[THE TASK] Every line from the one containing "SN jewelry zadržava" down to the last line of the listing below should be restated exactly, and nothing else.

[DATA IN THIS EXERCISE]
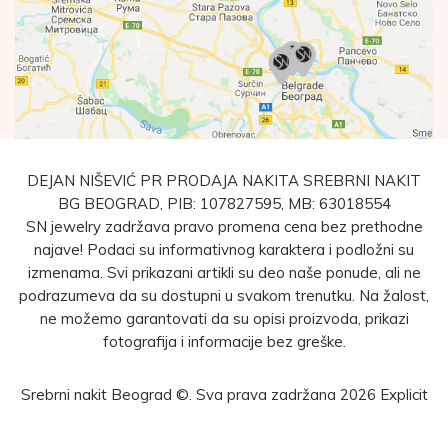
DEJAN NIŠEVIĆ PR PRODAJA NAKITA SREBRNI NAKIT
BG BEOGRAD, PIB: 107827595, MB: 63018554
SN jewelry zadržava pravo promena cena bez prethodne
najave! Podaci su informativnog karaktera i podložni su
izmenama. Svi prikazani artikli su deo naše ponude, ali ne
podrazumeva da su dostupni u svakom trenutku. Na žalost,
ne možemo garantovati da su opisi proizvoda, prikazi
fotografija i informacije bez greške.
Srebrni nakit Beograd ©. Sva prava zadržana 2026
Explicit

[FINISHED EXERCISE]
SN jewelry zadržava pravo promena cena bez prethodne
najave! Podaci su informativnog karaktera i podložni su
izmenama. Svi prikazani artikli su deo naše ponude, ali ne
podrazumeva da su dostupni u svakom trenutku. Na žalost,
ne možemo garantovati da su opisi proizvoda, prikazi
fotografija i informacije bez greške.
Srebrni nakit Beograd ©. Sva prava zadržana 2026
Explicit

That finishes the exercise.